So basically, I've been unsucceful in getting a job where I can gain experience, but till I do get such a job, I'm out of a job as it would seem because such places expect me to have worked somewhere else. 

Anyway, I'm just dying to hear what you guys all have to say, so thanks a ton!!


----------



## wayliff (Mar 24, 2002)

Yeah it is tough - the A+ cert is entry level and unfortunately they ask for experience yet the opportunity is not given to gain experience.
Dont give up and you may want to look into expanding your resume with a Network+ and maybe a Microsfot support cert. MCTS for Vista, or MCDST for XP or MCITP Vista.
And of course - that depends on the path you're planning to follow.

Maybe you want to volunteer sometime at the local school or charity computer place to gain some experience? Just an idea. Also support centers like to hire entry level techs for level 1 support.


----------



## sobeit (Nov 11, 2007)

As previously suggested, it would be better to continue on to other certifications. In addition the volunteering will definitely help - schools, libraries, boy/girls clubs, ymca or anyplace that has computers. You can get good corporate contacts in some of those places. 
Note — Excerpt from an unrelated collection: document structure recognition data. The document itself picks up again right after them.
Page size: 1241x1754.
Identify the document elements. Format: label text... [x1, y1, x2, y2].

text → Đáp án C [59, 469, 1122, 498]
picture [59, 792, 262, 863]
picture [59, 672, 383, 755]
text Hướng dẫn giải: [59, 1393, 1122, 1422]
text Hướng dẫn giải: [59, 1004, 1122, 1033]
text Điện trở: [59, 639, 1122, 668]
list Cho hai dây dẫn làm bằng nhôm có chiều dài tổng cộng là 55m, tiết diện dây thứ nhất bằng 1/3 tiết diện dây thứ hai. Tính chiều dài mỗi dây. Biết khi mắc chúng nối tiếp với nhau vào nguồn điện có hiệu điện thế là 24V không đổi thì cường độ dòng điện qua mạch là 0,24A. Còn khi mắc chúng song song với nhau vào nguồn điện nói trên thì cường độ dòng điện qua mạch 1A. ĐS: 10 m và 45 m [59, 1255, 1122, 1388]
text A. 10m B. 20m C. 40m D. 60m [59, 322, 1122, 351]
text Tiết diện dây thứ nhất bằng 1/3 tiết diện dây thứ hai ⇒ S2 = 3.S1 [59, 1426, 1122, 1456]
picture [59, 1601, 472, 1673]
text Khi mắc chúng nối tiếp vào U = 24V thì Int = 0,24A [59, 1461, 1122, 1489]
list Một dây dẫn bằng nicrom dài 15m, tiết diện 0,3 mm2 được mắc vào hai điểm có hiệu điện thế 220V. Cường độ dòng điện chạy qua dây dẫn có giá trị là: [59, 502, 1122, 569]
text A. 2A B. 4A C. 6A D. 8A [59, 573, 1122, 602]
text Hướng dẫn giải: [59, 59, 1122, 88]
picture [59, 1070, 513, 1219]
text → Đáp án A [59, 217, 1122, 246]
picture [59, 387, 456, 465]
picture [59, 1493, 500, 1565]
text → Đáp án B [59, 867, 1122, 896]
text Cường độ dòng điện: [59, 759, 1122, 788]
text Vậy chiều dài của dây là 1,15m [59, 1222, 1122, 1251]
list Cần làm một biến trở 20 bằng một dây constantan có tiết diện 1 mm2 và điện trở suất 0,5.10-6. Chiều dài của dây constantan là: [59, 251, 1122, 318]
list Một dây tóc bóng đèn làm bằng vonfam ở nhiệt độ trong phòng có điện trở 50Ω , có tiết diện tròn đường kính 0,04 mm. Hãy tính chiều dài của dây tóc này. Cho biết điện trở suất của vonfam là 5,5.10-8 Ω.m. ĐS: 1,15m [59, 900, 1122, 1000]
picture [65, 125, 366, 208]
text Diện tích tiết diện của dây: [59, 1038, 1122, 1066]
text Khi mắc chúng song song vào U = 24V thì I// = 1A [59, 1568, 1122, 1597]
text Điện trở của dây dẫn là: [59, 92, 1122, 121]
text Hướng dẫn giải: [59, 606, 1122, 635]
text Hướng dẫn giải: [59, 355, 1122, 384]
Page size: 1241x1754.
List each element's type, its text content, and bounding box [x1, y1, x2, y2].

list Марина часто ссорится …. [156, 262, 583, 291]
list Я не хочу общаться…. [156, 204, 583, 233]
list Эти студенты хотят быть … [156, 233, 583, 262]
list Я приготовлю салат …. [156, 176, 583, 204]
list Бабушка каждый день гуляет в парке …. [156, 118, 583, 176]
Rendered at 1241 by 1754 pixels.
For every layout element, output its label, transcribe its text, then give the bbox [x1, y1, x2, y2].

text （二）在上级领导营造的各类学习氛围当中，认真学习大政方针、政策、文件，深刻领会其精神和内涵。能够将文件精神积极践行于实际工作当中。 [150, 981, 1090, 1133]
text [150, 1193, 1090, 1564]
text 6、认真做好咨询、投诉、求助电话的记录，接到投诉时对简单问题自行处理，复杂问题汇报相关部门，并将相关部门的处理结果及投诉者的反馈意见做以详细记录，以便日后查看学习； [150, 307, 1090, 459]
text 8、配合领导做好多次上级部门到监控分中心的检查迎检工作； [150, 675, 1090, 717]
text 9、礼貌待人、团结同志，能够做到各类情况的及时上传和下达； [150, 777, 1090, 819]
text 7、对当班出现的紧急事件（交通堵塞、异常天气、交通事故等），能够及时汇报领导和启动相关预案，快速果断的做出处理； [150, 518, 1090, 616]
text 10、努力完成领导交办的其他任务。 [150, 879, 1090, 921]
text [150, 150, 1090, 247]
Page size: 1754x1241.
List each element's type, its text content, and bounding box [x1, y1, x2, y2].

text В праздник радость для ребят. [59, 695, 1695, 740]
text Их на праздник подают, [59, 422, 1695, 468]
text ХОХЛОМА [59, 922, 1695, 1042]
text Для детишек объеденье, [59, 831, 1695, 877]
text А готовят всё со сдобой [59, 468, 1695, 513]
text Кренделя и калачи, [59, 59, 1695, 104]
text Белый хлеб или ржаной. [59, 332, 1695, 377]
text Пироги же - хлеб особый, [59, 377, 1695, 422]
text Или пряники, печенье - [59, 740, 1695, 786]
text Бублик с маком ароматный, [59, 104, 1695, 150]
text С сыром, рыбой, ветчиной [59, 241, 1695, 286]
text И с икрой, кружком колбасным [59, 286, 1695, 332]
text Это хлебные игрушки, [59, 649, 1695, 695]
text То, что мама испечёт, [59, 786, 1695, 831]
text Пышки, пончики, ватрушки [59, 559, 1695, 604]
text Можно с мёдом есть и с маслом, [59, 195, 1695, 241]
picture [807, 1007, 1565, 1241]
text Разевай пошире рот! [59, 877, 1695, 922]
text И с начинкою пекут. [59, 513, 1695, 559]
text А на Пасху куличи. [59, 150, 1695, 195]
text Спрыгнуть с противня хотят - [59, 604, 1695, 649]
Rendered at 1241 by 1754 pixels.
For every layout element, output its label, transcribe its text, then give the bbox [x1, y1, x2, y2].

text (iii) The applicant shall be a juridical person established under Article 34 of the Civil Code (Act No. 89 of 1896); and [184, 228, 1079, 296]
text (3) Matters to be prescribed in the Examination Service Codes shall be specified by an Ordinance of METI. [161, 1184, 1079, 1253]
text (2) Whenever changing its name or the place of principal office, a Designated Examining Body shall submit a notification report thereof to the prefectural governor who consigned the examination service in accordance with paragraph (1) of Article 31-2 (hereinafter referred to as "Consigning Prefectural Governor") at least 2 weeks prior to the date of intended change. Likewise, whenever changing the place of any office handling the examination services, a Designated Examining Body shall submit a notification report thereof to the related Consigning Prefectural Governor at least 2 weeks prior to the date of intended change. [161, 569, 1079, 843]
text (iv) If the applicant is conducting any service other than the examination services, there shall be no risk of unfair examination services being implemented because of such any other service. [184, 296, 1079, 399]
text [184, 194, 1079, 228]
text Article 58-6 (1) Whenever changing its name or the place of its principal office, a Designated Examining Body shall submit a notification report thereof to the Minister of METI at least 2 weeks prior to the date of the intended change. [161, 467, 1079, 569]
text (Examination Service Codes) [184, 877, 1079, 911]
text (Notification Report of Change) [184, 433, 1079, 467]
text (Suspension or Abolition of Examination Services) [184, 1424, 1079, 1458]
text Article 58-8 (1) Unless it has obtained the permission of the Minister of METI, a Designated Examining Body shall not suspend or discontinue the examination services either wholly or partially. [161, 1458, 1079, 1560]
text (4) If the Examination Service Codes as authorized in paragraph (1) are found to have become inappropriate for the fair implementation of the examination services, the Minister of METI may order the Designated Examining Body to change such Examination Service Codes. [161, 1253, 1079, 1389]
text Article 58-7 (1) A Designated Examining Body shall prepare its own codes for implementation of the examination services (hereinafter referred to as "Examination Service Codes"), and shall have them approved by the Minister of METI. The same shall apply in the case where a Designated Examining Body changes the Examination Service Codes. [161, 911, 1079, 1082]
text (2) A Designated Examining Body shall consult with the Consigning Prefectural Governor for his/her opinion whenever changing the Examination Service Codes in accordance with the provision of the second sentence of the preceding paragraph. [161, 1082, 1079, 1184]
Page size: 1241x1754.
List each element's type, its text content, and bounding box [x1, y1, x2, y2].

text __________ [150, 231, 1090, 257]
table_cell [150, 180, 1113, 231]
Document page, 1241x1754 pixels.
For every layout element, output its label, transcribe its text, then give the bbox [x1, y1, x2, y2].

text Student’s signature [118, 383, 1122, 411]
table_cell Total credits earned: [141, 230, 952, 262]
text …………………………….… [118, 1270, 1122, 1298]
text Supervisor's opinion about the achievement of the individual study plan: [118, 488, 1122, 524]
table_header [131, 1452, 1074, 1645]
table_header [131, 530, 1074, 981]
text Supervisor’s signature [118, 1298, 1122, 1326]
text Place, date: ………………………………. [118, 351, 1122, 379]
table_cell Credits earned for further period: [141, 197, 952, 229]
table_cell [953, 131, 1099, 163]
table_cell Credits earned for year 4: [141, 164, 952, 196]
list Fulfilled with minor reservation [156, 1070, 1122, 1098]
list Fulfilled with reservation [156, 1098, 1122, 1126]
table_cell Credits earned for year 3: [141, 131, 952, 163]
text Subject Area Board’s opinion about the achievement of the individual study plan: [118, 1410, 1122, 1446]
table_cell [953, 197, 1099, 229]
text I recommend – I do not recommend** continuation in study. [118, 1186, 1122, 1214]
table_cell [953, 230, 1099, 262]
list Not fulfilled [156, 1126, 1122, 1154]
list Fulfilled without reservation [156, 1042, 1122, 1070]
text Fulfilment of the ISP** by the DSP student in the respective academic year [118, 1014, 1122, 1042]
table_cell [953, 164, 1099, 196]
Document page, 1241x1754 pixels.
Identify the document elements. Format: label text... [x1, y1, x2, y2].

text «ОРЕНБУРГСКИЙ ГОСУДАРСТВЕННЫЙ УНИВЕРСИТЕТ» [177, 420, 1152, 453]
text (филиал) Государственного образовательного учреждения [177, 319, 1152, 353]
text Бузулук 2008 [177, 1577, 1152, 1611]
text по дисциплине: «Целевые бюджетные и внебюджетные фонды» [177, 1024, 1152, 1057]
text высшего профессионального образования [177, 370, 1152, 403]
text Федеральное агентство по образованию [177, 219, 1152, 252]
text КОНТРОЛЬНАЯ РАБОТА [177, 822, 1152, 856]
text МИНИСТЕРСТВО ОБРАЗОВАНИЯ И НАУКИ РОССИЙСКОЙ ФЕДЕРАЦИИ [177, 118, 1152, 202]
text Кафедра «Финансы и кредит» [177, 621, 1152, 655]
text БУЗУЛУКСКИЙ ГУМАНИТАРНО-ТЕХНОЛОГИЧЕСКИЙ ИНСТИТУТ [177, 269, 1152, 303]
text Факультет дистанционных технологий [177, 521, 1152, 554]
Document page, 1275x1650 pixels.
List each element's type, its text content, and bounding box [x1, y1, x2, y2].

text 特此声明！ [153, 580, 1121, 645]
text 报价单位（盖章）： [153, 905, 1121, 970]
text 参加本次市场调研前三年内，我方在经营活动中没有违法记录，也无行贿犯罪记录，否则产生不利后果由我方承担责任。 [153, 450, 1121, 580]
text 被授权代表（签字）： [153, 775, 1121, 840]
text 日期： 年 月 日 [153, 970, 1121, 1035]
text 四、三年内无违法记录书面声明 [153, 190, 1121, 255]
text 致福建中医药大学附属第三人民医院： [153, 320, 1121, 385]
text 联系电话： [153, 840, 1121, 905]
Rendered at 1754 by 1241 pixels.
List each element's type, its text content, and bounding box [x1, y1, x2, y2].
Maybe start your own small business - get your name out. Maybe even help out on different major online forums to keep in practice.


----------



## fable187 (Aug 12, 2008)

thanks a lot guys, I've been increasingly busy with work and school. There is no time for volunteer work, however that would be cool. But I have gone and printed out business cards to help get my name out. And have already gotten a few calls for field work. Thanks again, will get back to you guys later.


----------



## fable187 (Aug 12, 2008)

i'm also studying for network plus, expect i'll get it before october


----------



## wayliff (Mar 24, 2002)

good luck!


----------



## jdm93dsm (Nov 9, 2007)

Yeah the A+ is entry level, I recieved my cert a few years ago and still had trouble getting my foot into the door. Just keep studying... obtain a few more certs. You will eventually find something. Keep applying for jobs, don't just post your resume on Monster or something. Submit applications and do a follow up for each one, call the employer and check the status of your application or request an interview. Thats how I got my foot in the door. Your first job may not be what you want but stay there as long as possible and gain experience... it will look good on future applications. Good luck


----------



## fable187 (Aug 12, 2008)

hey thanks, I appreciate the info. Right now I'm at Chipotle and being trained for Kitchen manager. But IT is my thing. the last few days I've been enthralled in jailbreaking my IPhone. As far getting my foot in the door, a few folks at work have asked me how much I'd charge to help them with pc problems. Also I've gone and designed some business cards to help get my name out.

Which brings me to my next question, besides going from scratch, whats a good way to start off your own pc repair/networking business? If you guys have any pointers that would be awesome, but if not its no big deal, I've got other channels who can answer that question. 

Thanks again


----------



## Cellus (Aug 31, 2006)

Volunteer experience does count, so do make sure to include that on your resume and make a point of it. Starting off by, for example, providing volunteer technical support for organizations will help significantly in getting your foot in the door.

Oh and whatever you do, do *not* start your own business in any way, shape, or form without at least a few years of experience under your belt. Trust in the thousands of people who have regretted it.

Once you get at least a little of "countable" experience under your belt, start looking at Tier 1 Helpdesk and other low-level desktop support positions.


----------